Written task: Can you give the entries below again with every "series" renamed to "set", leaving everything else unchanged and omitting the pictures?

Dataset excerpts:
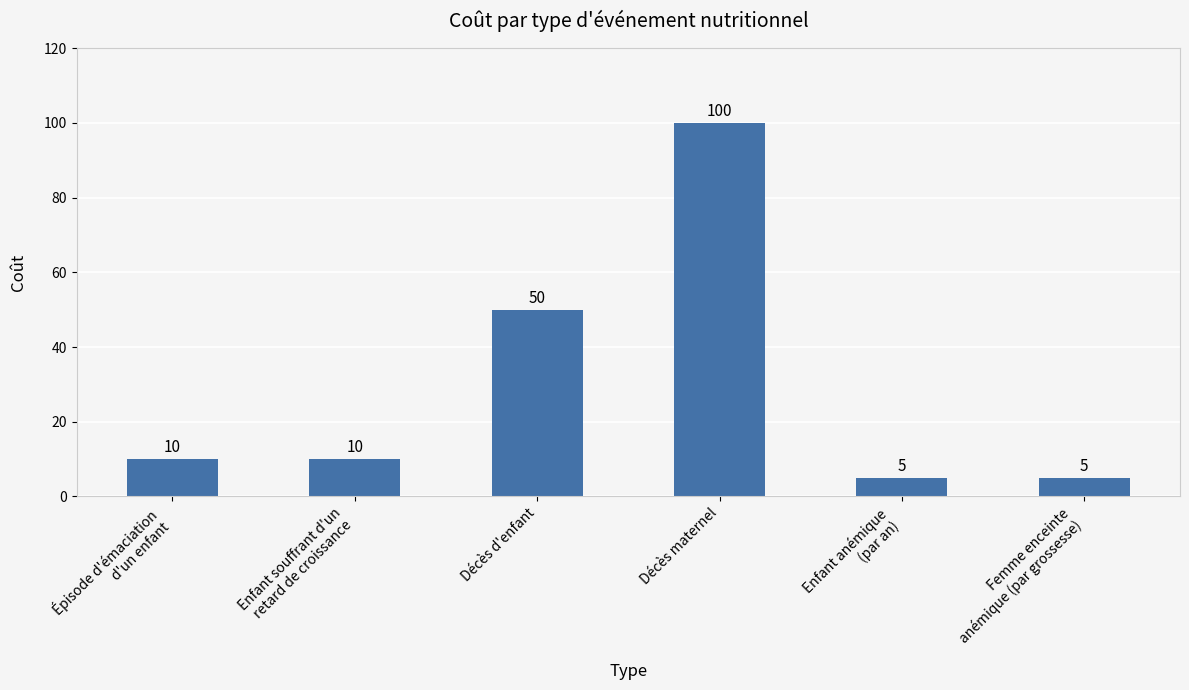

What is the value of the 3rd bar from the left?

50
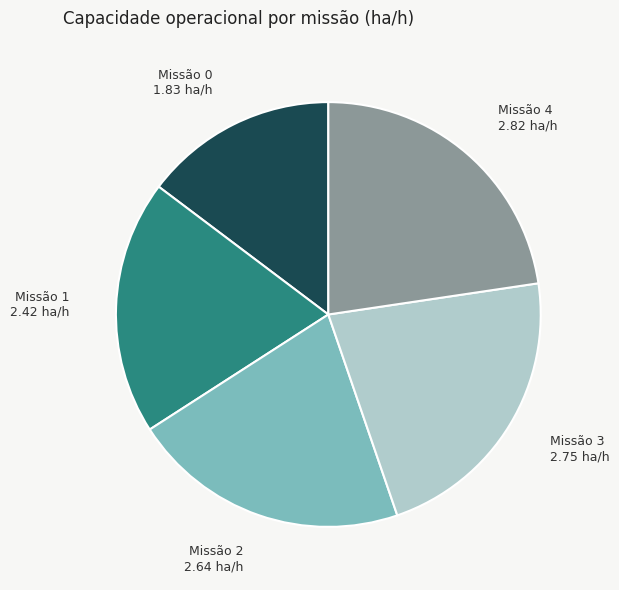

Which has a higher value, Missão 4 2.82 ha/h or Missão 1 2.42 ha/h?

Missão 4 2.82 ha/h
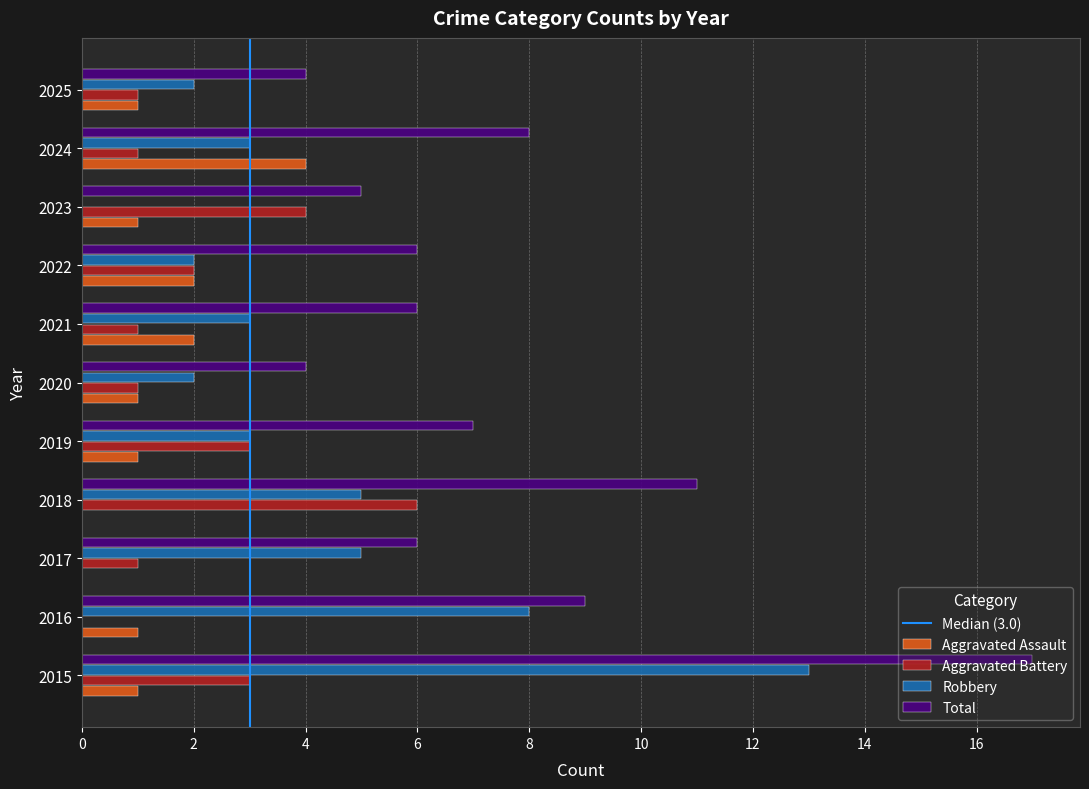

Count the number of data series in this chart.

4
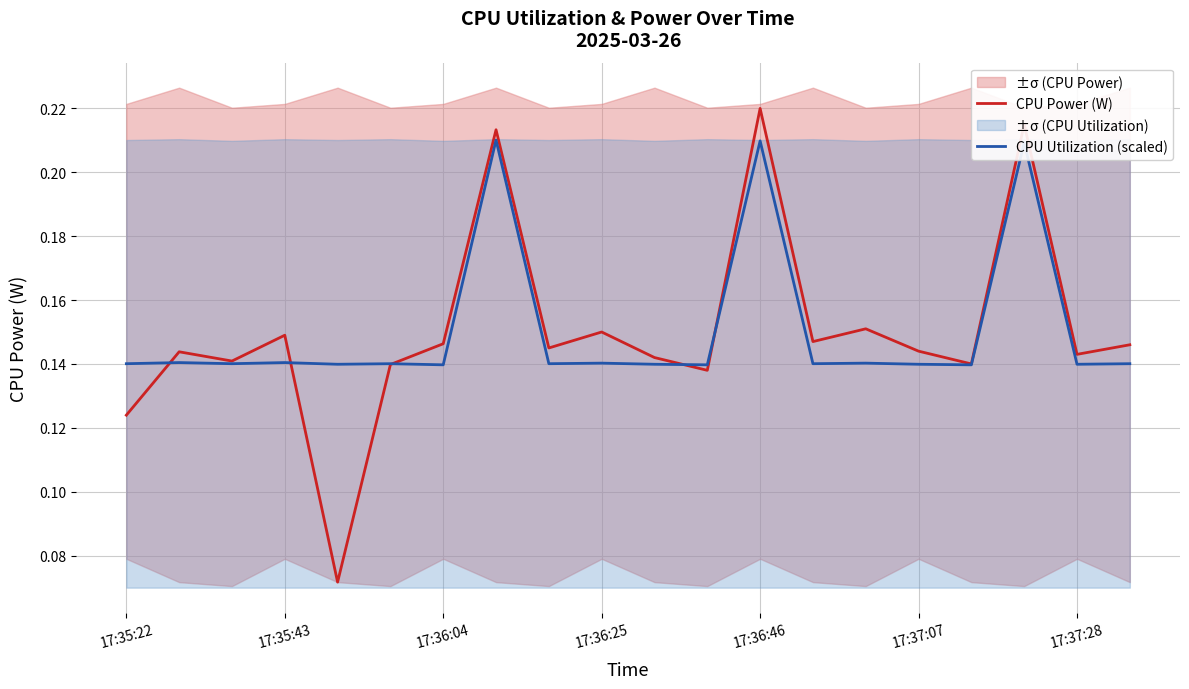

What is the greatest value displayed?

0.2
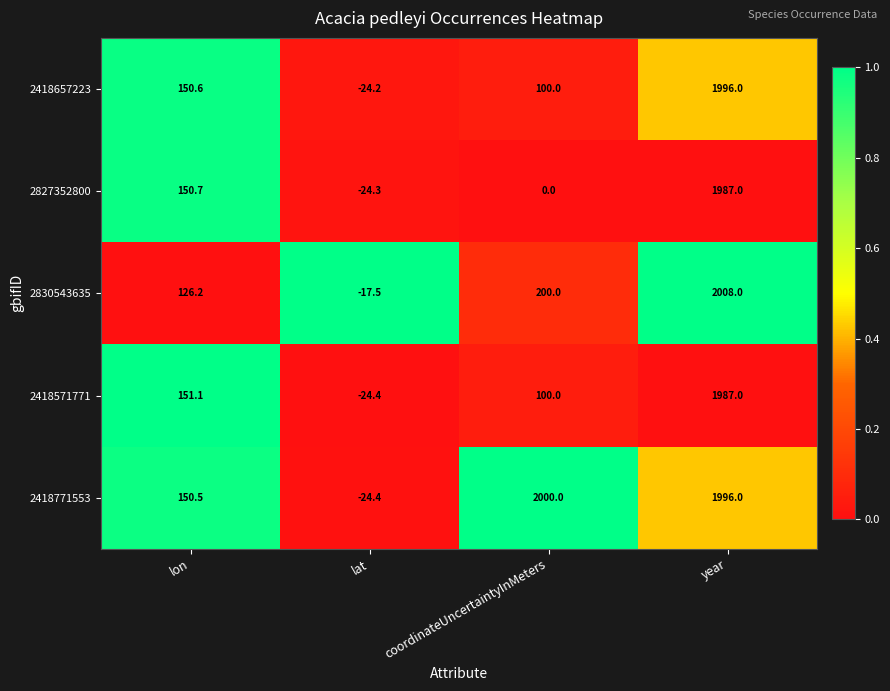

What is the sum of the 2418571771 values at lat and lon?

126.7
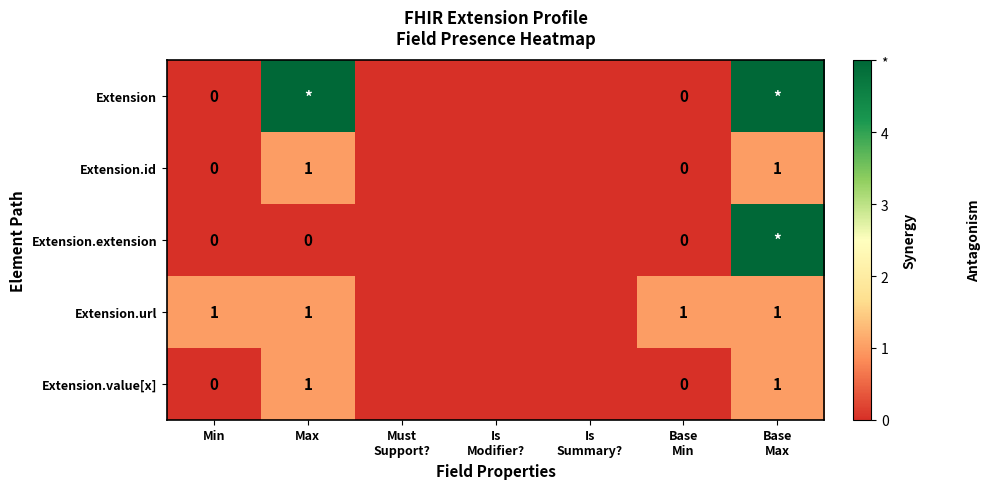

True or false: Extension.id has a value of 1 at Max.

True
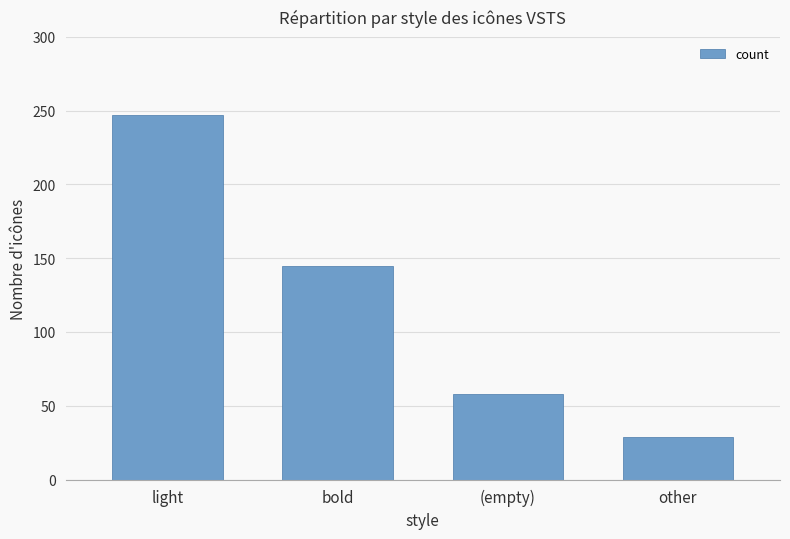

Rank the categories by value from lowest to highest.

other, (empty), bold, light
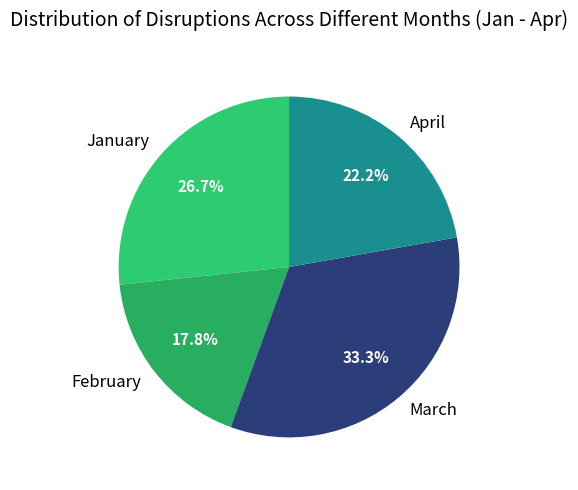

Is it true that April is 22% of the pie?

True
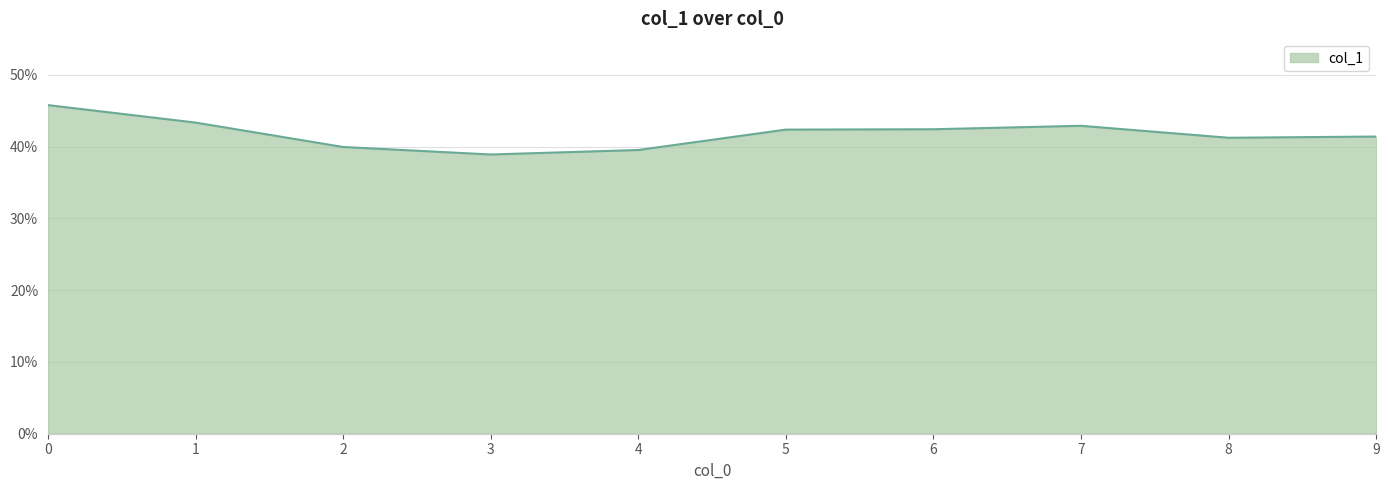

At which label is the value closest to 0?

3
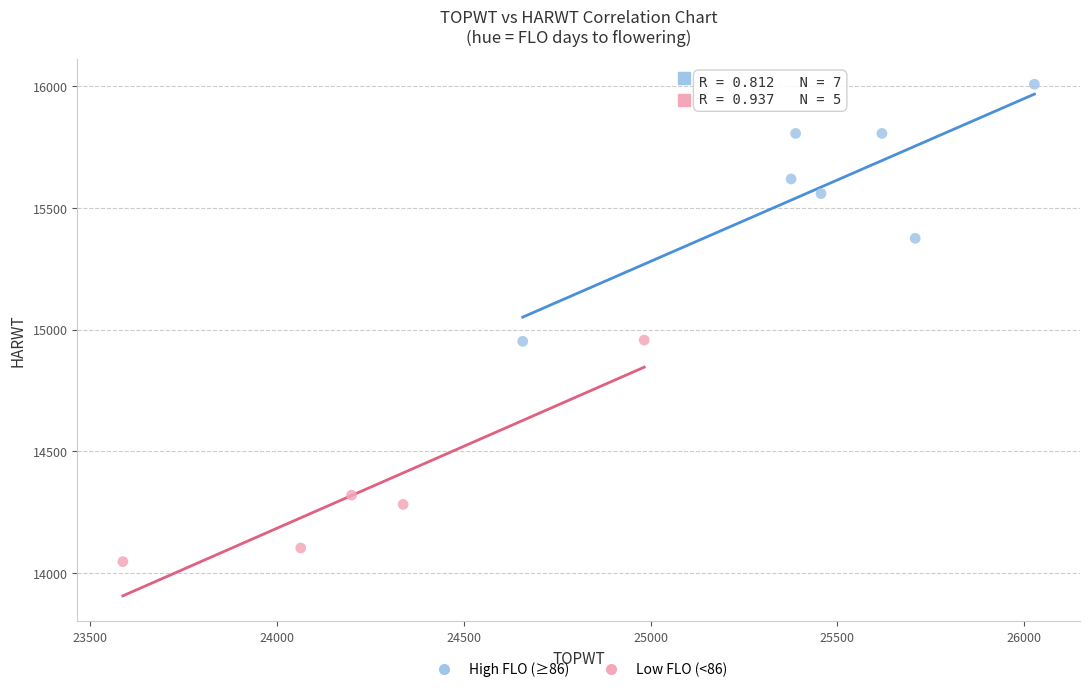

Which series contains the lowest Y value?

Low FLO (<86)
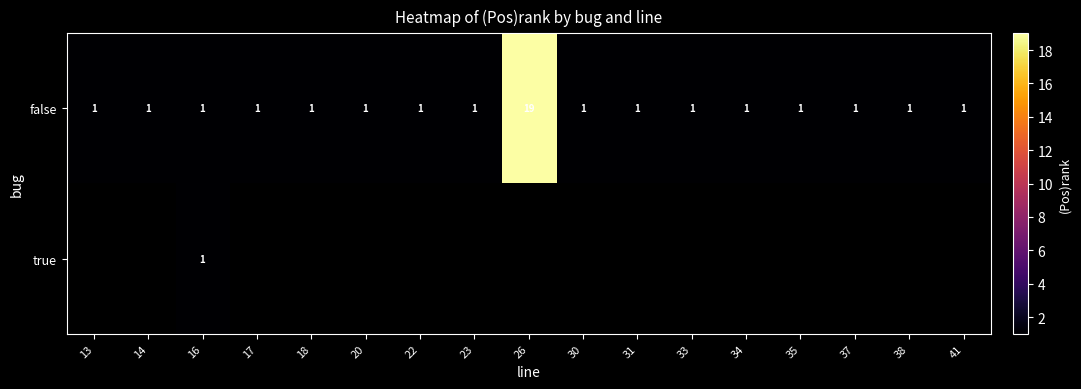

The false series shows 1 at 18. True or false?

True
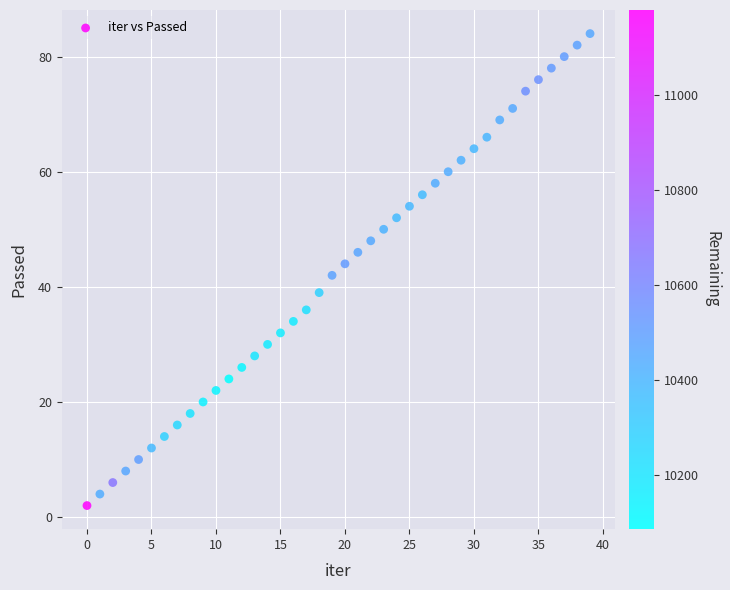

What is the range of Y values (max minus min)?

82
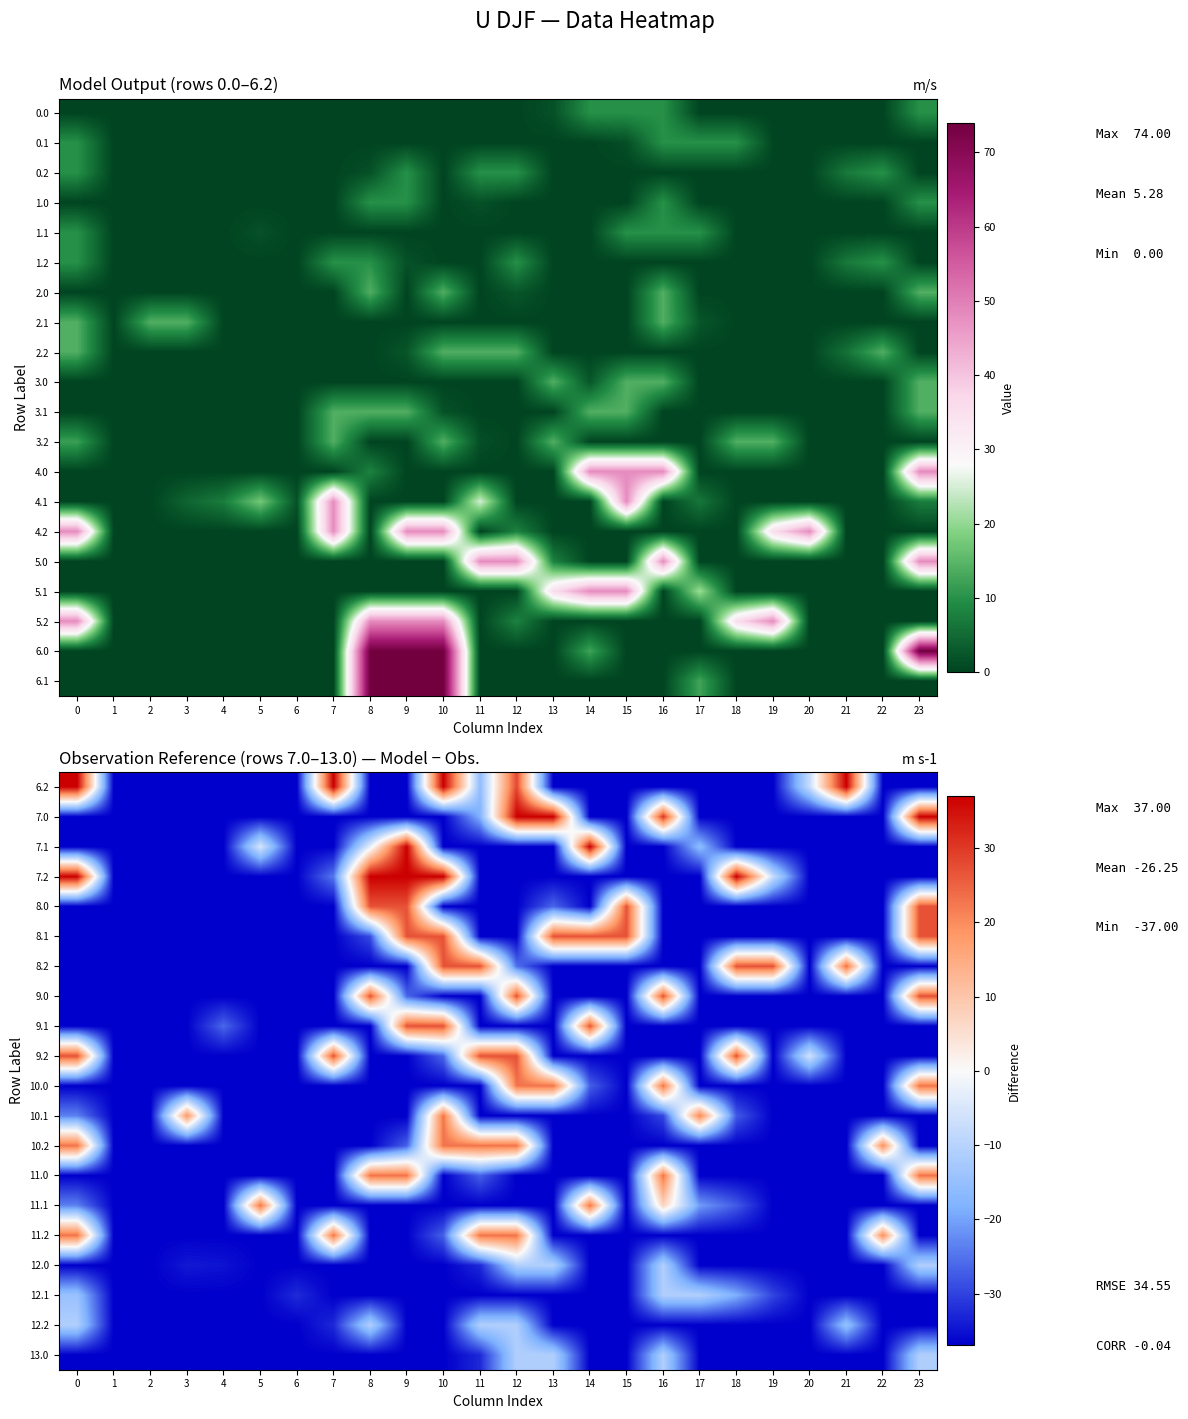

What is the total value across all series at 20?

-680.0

Reply:
What is the value of the 3rd bar from the left?

50

Which has a higher value, Missão 4 2.82 ha/h or Missão 1 2.42 ha/h?

Missão 4 2.82 ha/h

Count the number of data set in this chart.

4

What is the greatest value displayed?

0.2

What is the sum of the 2418571771 values at lat and lon?

126.7

True or false: Extension.id has a value of 1 at Max.

True

Rank the categories by value from lowest to highest.

other, (empty), bold, light

Is it true that April is 22% of the pie?

True

At which label is the value closest to 0?

3

Which set contains the lowest Y value?

Low FLO (<86)

The false set shows 1 at 18. True or false?

True

What is the range of Y values (max minus min)?

82

What is the total value across all set at 20?

-680.0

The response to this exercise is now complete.